--- Exercise brief ---
What you write must match the records exactly, except for the images, which are left out.

Dataset entries:

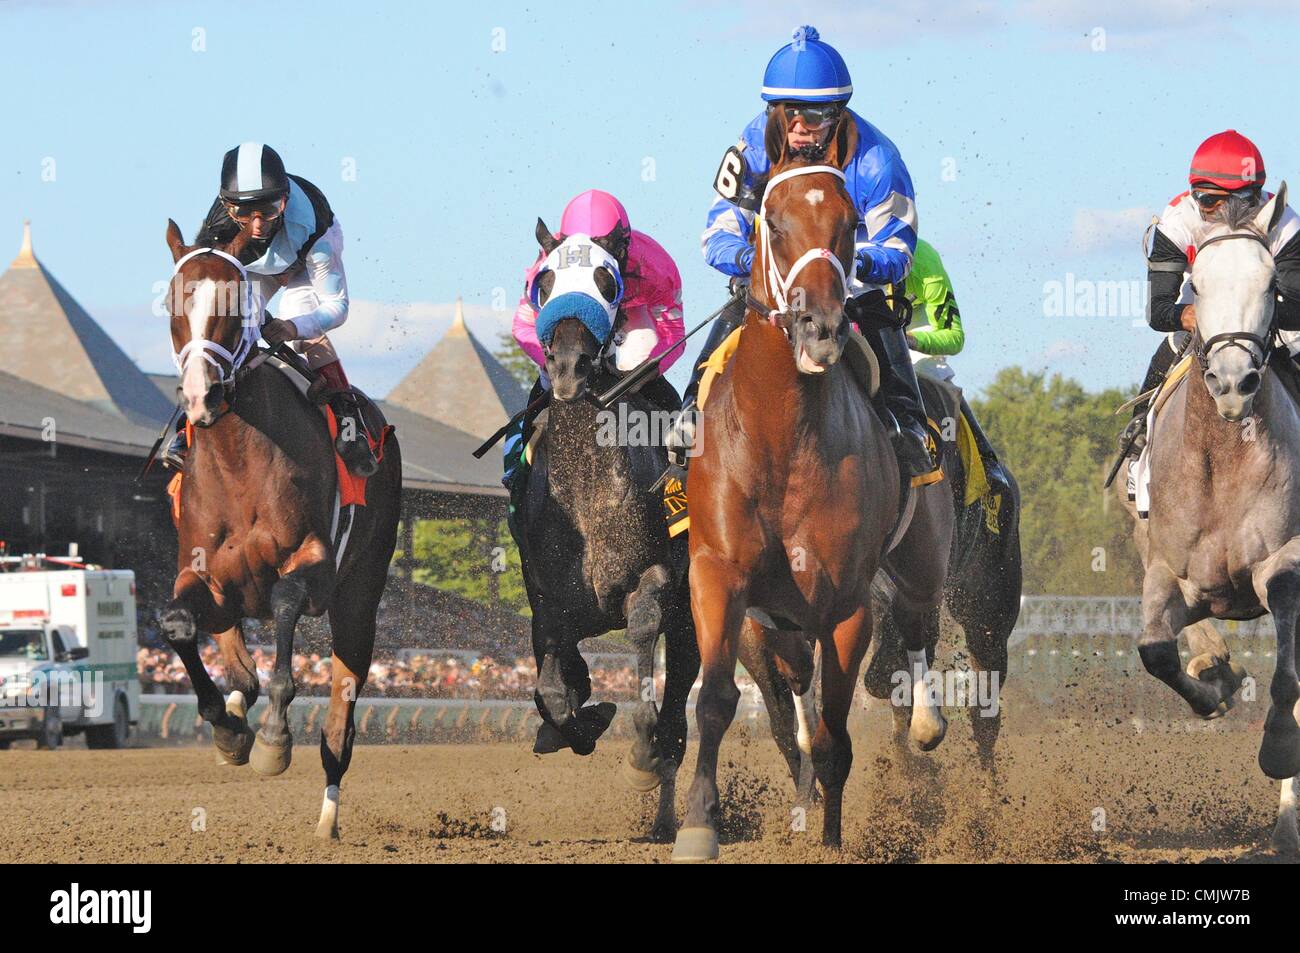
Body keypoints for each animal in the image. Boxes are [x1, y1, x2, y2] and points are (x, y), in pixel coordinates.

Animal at [158, 221, 400, 842]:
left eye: (238, 303)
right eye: (174, 302)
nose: (202, 395)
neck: (237, 462)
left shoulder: (313, 567)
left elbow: (287, 607)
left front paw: (272, 739)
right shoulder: (201, 575)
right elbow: (178, 624)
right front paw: (227, 730)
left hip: (359, 599)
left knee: (340, 724)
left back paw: (327, 818)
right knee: (233, 659)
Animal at [517, 219, 702, 837]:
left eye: (607, 280)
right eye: (545, 282)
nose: (568, 368)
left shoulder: (655, 577)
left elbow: (644, 646)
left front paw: (640, 752)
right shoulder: (548, 603)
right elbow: (553, 689)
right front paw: (582, 719)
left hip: (693, 620)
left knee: (679, 720)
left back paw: (667, 816)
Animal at [670, 113, 956, 863]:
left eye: (851, 221)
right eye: (771, 220)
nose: (821, 327)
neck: (779, 435)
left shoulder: (847, 601)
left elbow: (835, 732)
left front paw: (828, 836)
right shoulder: (719, 575)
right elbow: (717, 699)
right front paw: (699, 823)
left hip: (918, 564)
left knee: (915, 628)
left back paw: (925, 724)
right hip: (778, 618)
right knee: (796, 690)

--- Completed task ---
Body keypoints for each animal in the image. Boxes are [x1, y1, x2, y2] and points are (x, y), in pixel coordinates.

Animal at [158, 221, 400, 842]:
left eye: (238, 303)
right eye: (174, 302)
nose: (202, 395)
neck: (237, 462)
left shoulder: (313, 567)
left elbow: (287, 607)
left front paw: (272, 739)
right shoulder: (201, 575)
right elbow: (178, 624)
right front paw: (227, 730)
left hip: (359, 599)
left knee: (340, 724)
left back paw: (327, 818)
right knee: (233, 659)
Animal at [517, 219, 702, 837]:
left eye: (607, 280)
right eye: (545, 282)
nose: (568, 368)
left shoulder: (655, 577)
left elbow: (644, 646)
left front paw: (640, 752)
right shoulder: (548, 603)
right elbow: (553, 689)
right front paw: (582, 719)
left hip: (693, 620)
left knee: (679, 720)
left back paw: (667, 816)
Animal at [670, 113, 956, 863]:
left eye: (851, 221)
right eye: (771, 220)
nose: (821, 327)
neck: (779, 435)
left shoulder: (847, 601)
left elbow: (835, 732)
left front paw: (828, 836)
right shoulder: (719, 575)
right elbow: (717, 699)
right front paw: (699, 823)
left hip: (918, 564)
left knee: (915, 628)
left back paw: (925, 724)
right hip: (778, 618)
right knee: (796, 690)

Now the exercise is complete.